Retailers that use electronic shelf labels and AI-enabled dynamic pricing have the potential to increase profit by 33%.

One of the most recent developments for retailers is generative AI.

For instance, Shopify Magic was released in early 2023 as a tool that will write ecommerce product descriptions for retailers.

Shopify Magic enables retailers to create product descriptions in seconds.

Shopify says they’ll be adding more tools with AI in the near future.

Retailers are also utilizing generative AI to create in-store displays.

By inserting a few prompts into a program like DALL-E, retailers can come up with a visual concept and merchandising imagery.

One retailer said her team typically spends a week brainstorming and creating imagery for a new in-store design.

With AI, they were able to do it in just eight hours.

An example of an AI-generated concept for a luxury fashion store.

Apparel companies are also using generative AI to create hundreds of recommended outfit combinations that appear on their websites and apps.

By working with the company Stylitics, Puma was able to increase conversions by 235% and session duration by 334%.

Stylitics’ AI-powered solution puts together outfit combinations and replaces outfit pieces as they go out of stock.

8. Increasing Potential for AI Risks and Regulations

As AI adoption has increased, the level of risk mitigation has remained the same.

This means that many enterprises aren’t paying attention to the risks associated with AI.

Search volume for “AI risks” is up more than 700% since 2019.

When looking at the past three years, a survey from McKinsey showed no substantial increase in the amount of attention companies are giving any AI-related risks. This includes cybersecurity, regulatory compliance, privacy, and explainability.

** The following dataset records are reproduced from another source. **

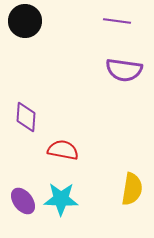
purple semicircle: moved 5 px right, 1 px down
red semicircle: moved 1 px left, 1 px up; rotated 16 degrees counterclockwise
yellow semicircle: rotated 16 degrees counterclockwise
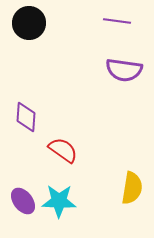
black circle: moved 4 px right, 2 px down
red semicircle: rotated 24 degrees clockwise
yellow semicircle: moved 1 px up
cyan star: moved 2 px left, 2 px down
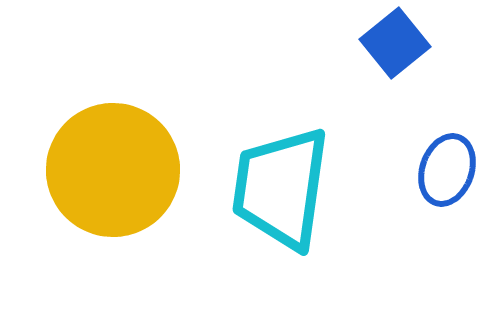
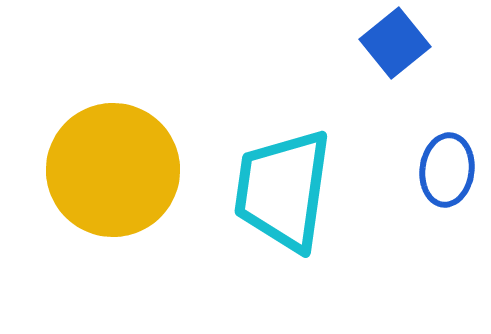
blue ellipse: rotated 12 degrees counterclockwise
cyan trapezoid: moved 2 px right, 2 px down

McKinsey called the lack of focus on AI risks “concerning.”

The list of potential risks is long — and it keeps growing.

The Wharton School created an extensive paper outlining the risks of using AI in business. Poor data quality, data attacks, lack of transparency, and bias were just a few of the topics discussed.

In recent months, there have been signs from companies, consumers, and the US government showing a shifting focus toward these risks and AI safety.

Another report from McKinsey shows that 72% of consumers believe that it’s important to know a company’s AI policy before they make a purchase.

In that same survey, 55% of business leaders said they’d suffered an AI incident in the past three years.

In another survey, nearly two-thirds of people in the US said they wanted regulations placed on AI in the near future.

Search volume for “AI regulation” has increased by more than 857% in recent years.

However, outside of the EU, governments haven't been quick to offer up any laws or oversight.

As of May 2024, there haven’t been any bills proposed in Congress that would limit the reach of AI.

In late 2022, the White House released an AI Bill of Rights that was aimed at encouraging companies to police the use of AI within their ranks, but it has no authority.

The AI Bill of Rights encourages businesses to adequately assess their AI systems and correct potential problems.

However, federal agencies are upping their involvement in AI regulation.

The FTC, FDA, and CFPB are all acting in some way to curb the use of unethical AI.

In one case, the FTC took action against Weight Watchers for improperly collecting information from children and creating AI models from the data.

More federal-level action on AI regulation has taken place in Europe.

Search interest in “AI Act” is up more than 2,200%.

The AI Act looks at applications based on their level of potential risk.


That wraps up our list of the top AI trends to watch over the next few years.

Artificial intelligence, and the tech solutions it powers, will undoubtedly change the way businesses and individuals operate in the world.

In many industries, AI will drive the development of methods and processes that we’ve never seen before. This has the potential to increase efficiency, lessen the impact of the labor shortage, and prompt businesses to create new revenue streams.

However, the true risks of AI remain to be seen. In the coming years, the vulnerabilities of AI may be exposed, and governments, agencies, and consumers will have to decide how to balance the risks and benefits.